II. Nano-scale patterns
While many platforms are available for the creation of biologically functionalized nanoparticles (quantum dots, polymeric particles, emulsified fluorocarbon particles), the protein-analogous micelle (see below) is unique in several ways. Self-assembly properties of surfactants allow a range of sizes and shapes to be created with the same class of molecules. As a fluid system, these particles can easily be created with mixed surfactants to achieve properties that may be different than that of the individual components. The goal of this project is to create a methodology for analyzing the nanoheterogeneity in mixed micelles. With such a framework in place, it will be possible to explore ways to create complex nano-distributions on a micelle surface that will improve functionality.
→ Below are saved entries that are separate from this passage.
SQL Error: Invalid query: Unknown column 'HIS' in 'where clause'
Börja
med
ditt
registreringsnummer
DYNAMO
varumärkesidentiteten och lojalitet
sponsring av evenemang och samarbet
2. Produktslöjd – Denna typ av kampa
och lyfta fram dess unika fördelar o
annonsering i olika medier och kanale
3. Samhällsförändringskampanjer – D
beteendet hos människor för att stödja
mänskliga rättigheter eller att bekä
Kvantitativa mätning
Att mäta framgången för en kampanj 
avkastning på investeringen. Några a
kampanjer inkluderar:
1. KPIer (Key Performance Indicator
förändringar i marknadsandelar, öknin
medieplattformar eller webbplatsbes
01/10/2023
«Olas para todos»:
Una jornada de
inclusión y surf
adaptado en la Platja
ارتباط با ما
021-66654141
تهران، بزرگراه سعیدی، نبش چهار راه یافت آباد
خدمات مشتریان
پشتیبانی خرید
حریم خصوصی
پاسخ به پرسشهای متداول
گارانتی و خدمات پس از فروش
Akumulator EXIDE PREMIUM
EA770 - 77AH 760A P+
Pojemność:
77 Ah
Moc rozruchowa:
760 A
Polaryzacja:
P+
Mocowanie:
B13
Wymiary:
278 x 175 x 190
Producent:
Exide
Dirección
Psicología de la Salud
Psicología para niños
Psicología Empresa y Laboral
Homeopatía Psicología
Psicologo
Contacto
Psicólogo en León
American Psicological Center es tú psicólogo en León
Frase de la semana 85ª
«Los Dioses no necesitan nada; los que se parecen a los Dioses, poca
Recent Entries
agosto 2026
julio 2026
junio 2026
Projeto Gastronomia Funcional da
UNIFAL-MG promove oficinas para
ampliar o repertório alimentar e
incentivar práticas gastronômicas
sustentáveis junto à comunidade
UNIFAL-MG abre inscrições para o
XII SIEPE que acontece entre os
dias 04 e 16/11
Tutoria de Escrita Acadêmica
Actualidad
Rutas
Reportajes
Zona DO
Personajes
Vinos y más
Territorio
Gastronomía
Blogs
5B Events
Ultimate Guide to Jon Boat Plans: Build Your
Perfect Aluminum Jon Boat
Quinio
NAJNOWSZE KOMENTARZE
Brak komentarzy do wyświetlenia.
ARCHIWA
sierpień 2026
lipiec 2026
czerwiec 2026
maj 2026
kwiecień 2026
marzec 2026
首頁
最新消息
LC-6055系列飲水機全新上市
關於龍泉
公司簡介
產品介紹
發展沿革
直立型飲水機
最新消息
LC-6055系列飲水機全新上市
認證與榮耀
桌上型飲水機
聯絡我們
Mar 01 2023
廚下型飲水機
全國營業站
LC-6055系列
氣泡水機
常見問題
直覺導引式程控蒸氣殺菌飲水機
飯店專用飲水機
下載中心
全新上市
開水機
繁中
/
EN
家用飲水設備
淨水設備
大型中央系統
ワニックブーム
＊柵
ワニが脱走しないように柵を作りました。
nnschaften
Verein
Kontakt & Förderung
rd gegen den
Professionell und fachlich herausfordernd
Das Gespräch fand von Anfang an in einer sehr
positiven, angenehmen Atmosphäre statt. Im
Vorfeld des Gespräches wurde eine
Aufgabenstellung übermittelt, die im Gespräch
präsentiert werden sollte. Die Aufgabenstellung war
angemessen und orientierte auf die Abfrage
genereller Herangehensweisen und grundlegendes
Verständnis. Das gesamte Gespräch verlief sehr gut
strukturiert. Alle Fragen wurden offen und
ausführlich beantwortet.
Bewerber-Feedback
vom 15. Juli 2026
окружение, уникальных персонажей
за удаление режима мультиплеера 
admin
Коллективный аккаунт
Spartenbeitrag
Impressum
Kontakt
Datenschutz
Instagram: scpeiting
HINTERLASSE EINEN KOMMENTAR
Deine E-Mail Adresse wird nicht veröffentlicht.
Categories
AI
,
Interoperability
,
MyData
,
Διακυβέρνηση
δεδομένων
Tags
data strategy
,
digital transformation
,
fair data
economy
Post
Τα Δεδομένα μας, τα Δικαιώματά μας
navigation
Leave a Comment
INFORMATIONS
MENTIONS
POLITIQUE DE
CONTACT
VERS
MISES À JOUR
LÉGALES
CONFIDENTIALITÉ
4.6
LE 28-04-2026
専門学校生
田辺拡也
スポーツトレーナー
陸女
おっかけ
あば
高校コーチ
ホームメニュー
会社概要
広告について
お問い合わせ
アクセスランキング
III. Fundamental thermodynamics
Our approach to biofunctional nanoparticles is to create protein-analogous micelles (PAMs). A PAM is the structure that results when a peptide is covalently linked to a hydrophobic moiety and self-assembled in aqueous solution above its critical micelle concentration (CMC). Such a structure is analogous to a protein in that its hydrophobic core provides structure for hydrophilic, functional peptides available to the external environment. A variety of shapes are seen in PAMs, ranging from spheres to cylinders to bilayers capable of forming vesicles. Cylindrical structures have been used by others to support cell growth while small spheres and liposomes have applications to targeting and disease therapy as discussed above. In particular, the size difference between micelles (~5 nm) and liposomes (~100 nm) can result in vastly different mechanisms of internalization by their cellular targets. Thus, size and shape are highly related to the function of the PAM.
PAMs are unique nanoparticles that present new challenges in their design. A PAM is a highly fluid structure in which a vast number of components can be mixed through a random self-assembly process. Several targeting and therapeutic peptides can be incorporated into a PAM with the same ease of assembly that a one-component PAM undergoes. Such fluidity may be exploited to allow components to rearrange spontaneously to create a specific, functional pattern. Furthermore, the high valency of peptides presented on the surface of a PAM can increase the efficacy of the particle. Interestingly, peptides incorporated into a PAM often exhibit more secondary structure than just the peptide alone, possibly resulting in increased biological function. In turn, changing the structure of the headgroup can affect the resulting aggregate geometry. Interaction between secondary structure and PAM shape is the major theme of this work.